I feel like a mad scientist when I use mine.:laugh::laugh:


----------



## MacDaddy55 (Aug 19, 2008)

*Hello Captain Spaulding!!*

I wear a Pith Helmut and do a pretty good Groucho Marx impression...my wife just rolls her eyes!:laugh:


----------



## Reckers (Oct 11, 2009)

Boston&Maine said:


> Moved to its own thread


I thought I'd gone stupid when I saw it was back here! *L* I was intending to start a new thread out in the main mass of threads, after tankist pointed out it was buried in new Z-Land.


----------



## T-Man (May 16, 2008)

I use a bench mounted model. From the great supply co. walmart!


----------



## Reckers (Oct 11, 2009)

I have one of those big magnifiers with the flourescent circle around it, too---like most of my gear, buried in the storage shed till I move. The headsets are wonderful, though. Just the thing when your significant other gets a splinter in her heel. *L*


----------



## tankist (Jun 11, 2009)

Reckers said:


> ...after tankist pointed out it was buried in new Z-Land.


z-land 
(i just can't get that movie out of my mind)


----------



## Reckers (Oct 11, 2009)

Haven't seen it---any good?


----------



## tankist (Jun 11, 2009)

the name is actually "zombieland" (they call it z land on occasion within the movie ) . i think you will enjoy it. one of the better ones i've seen lately




EDIT:
and sorry for the derail


----------



## Reckers (Oct 11, 2009)

I'll check it out.
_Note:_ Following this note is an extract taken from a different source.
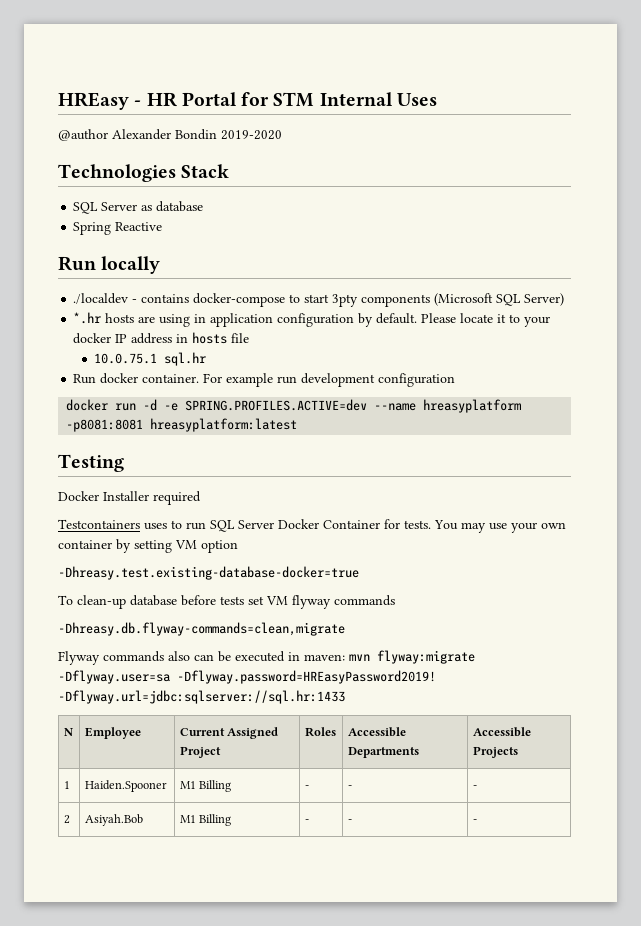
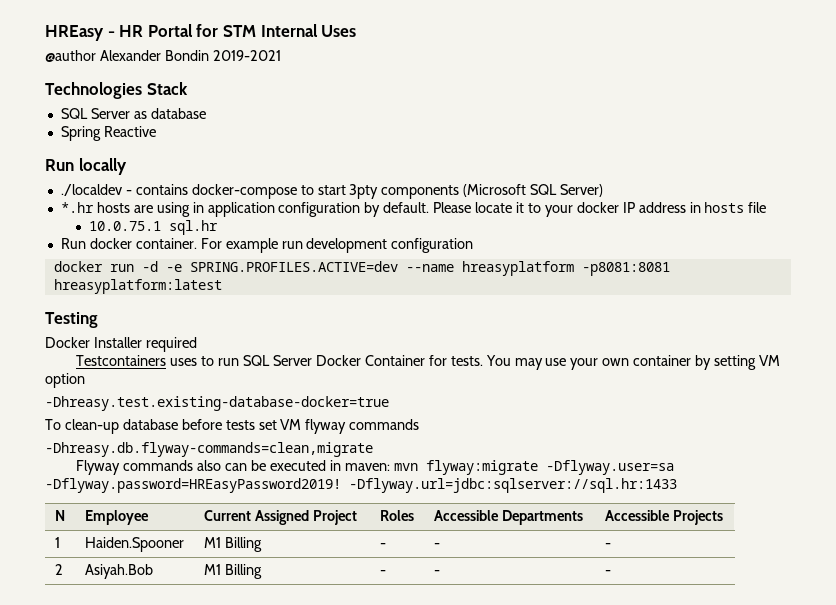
[221,130,282,140] 2019-2020 -> [212,50,281,61] 2019-2021

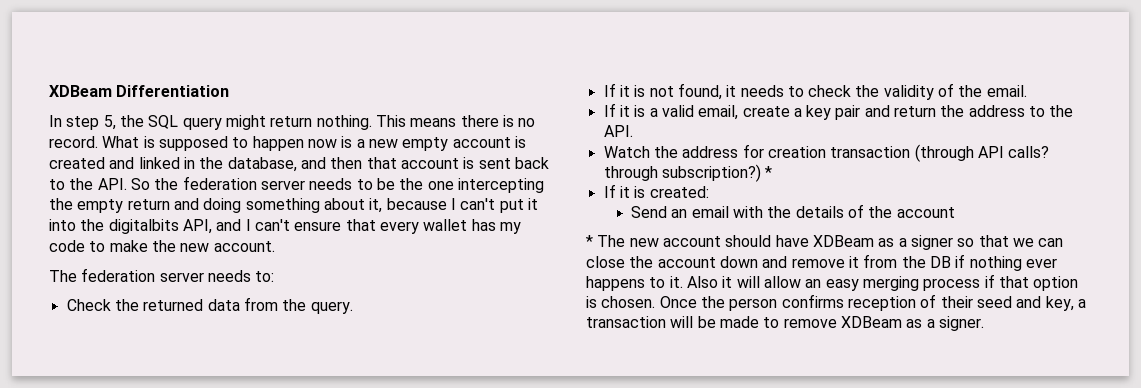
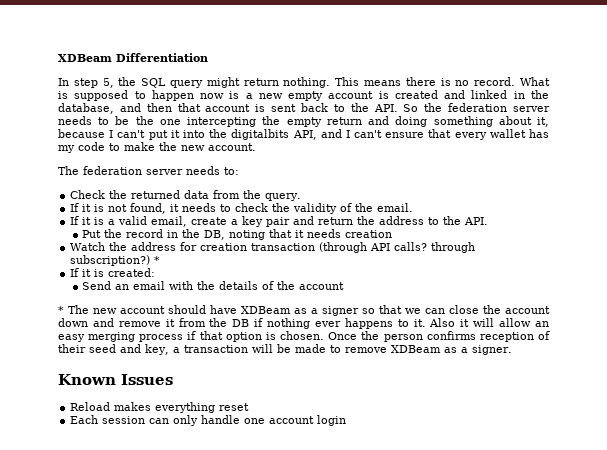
(633, 131) none -> [82,229,393,240] // Put the record in the DB, noting that it needs creation
(984, 323) none -> [58,374,173,385] [70,402,250,413] [70,415,347,426] // Known Issues // Reload makes everything reset // Each session can only handle one account login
If you haven't already seen it, "Hurt Locker" is terrific.


----------



## Hopcopter (Jan 19, 2010)

thanks to all, for the tips and info. Sorry if I posted in the wrong thread... still getting to know this site ;-)


----------



## Reckers (Oct 11, 2009)

Like my movie suggestion belonged here? *L* Don't worry about it, Hopcopter. We try to go with the threads to keep thing orderly, but we're here to have fun and share information. Nice to have you with us!


----------